Dika, yang sejak tadi lebih tenang, tersenyum kecil. "Ya, kelihatan sih kalau ada sesuatu yang beda. Dari cara mereka ngobrol, kayak ada kedekatan lebih dari sekedar kakak-adik."

"Tapi mereka dijodohkan?" kata Regina lagi, dengan nada heran. "Di zaman sekarang? Pasti berat banget buat Eris."

Dika menghela napas, "Kalian nggak tau apa, kalau keluarganya Eris pemilik yayasan sekolah kita? Dia itu dari keluarga kaya raya, cuma dia nggak pernah nunjukkin aja. Iya kan, Bay?"

Bayu yang sedari tadi hanya mendengarkan, akhirnya berbicara. "Eriska emang nggak terlalu suka bicara soal keluarganya. Makanya dia nggak mau banyak orang tahu. Keluarganya juga bukan keluarga biasa."

Regina menghela napas panjang. "Tapi Mas Rendra kelihatan perhatian banget sama Eris. Mungkin, di balik semua ini, mereka memang bisa cocok."

"Siapa yang tahu?" jawab Dika. "Tapi yang jelas, kita harus tetap dukung Eriska, apapun keputusan yang dia ambil nanti. Nggak mudah menjalani sesuatu yang dia sendiri belum yakin sepenuhnya."

Regina mengangguk, lalu menatap Bayu yang berjalan di samping mereka dengan wajah serius. "Lo tahu dari kapan, Bay?"

Bayu sedikit terkejut dengan pertanyaan itu, namun dia tetap menjawab. "Nggak lama, kok. Dia cerita langsung ke gue."

Lisa mengerutkan kening. "Kenapa lo nggak cerita ke kita?"

Bayu mengangkat bahu. "Itu kan rahasianya Eris. Kalau Eris ingin kalian tahu, dia pasti akan kasih tahu sendiri."

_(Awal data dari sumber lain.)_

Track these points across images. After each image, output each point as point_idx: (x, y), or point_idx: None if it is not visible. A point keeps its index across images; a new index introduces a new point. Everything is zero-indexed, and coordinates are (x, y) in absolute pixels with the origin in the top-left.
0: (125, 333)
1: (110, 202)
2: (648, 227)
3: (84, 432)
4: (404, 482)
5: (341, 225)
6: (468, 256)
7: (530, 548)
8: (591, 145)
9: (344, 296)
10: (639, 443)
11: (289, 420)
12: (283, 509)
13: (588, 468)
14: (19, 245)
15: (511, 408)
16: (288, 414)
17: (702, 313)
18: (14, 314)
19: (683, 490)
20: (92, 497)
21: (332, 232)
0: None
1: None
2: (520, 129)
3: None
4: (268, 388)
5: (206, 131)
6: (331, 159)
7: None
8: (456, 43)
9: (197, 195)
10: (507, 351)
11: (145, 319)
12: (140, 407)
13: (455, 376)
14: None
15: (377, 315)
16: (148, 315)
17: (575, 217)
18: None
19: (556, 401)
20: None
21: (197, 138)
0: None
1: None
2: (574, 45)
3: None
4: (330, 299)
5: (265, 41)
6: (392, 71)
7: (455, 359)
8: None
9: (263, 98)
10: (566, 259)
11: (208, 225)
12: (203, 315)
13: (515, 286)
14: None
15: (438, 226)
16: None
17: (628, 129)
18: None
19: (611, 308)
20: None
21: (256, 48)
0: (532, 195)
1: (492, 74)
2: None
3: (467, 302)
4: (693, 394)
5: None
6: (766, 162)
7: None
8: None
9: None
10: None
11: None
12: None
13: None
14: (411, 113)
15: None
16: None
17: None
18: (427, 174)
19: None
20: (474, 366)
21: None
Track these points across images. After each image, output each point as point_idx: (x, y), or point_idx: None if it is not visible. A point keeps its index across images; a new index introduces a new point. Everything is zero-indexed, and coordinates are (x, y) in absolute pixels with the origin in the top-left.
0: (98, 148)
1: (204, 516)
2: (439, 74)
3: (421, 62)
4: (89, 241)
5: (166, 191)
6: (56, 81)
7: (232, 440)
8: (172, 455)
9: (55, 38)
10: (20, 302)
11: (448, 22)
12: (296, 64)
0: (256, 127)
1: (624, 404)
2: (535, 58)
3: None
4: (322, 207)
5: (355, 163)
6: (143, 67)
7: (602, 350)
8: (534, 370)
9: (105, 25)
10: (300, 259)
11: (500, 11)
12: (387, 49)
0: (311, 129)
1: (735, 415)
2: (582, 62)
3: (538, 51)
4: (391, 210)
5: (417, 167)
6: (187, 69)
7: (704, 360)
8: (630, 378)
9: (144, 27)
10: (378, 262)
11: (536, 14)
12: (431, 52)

Semua terdiam sejenak, merenungkan situasi yang terjadi. Rahasia yang selama ini Eriska simpan akhirnya terbuka, namun bukan berarti itu membuat semuanya lebih mudah. Mereka tahu, perjalanan Eriska ke depan akan penuh tantangan

"Gue harap Eris bisa menjalani ini semua dengan baik," gumam Regina pelan

"Kita harus tetap ada buat dia," tambah Lisa, penuh tekad

Bayu hanya terdiam, memandang ke depan sambil menyimpan kekhawatirannya sendiri. Meskipun Eriska telah berbagi rahasianya dengan mereka, dia tahu bahwa beban di hati Eriska masih sangat berat

***

Di ruangan perawatan yang mewah itu, Rendra duduk di sebuah kursi empuk dekat ranjang Eriska, membuka laptopnya untuk melanjutkan pekerjaan. Cahaya lampu yang lembut memenuhi ruangan, menciptakan suasana yang tenang

Namun, di balik ketenangan itu, Eriska berbaring di tempat tidur dengan wajah pucat. Eriska merintih kecil, tubuhnya menggeliat sedikit, dan tangannya secara refleks meremas seprai. Rendra, yang tengah memeriksa dokumen di laptopnya, segera mendongak saat mendengar suara Eriska. Wajahnya berubah tegang, meninggalkan pekerjaannya sejenak untuk mendekati ranjang

"Eris, kamu baik-baik saja?" tanya Rendra, suaranya lembut namun dipenuhi kekhawatiran

Eriska tidak langsung menjawab. Matanya tertutup rapat, mencoba menahan gelombang rasa sakit yang datang secara tiba-tiba. Nafasnya terdengar terputus-putus. Akhirnya, dengan suara pelan, ia berkata, "Aku.. nggak apa-apa, Mas. Ini memang efek dari obatnya, kata dokter Haris."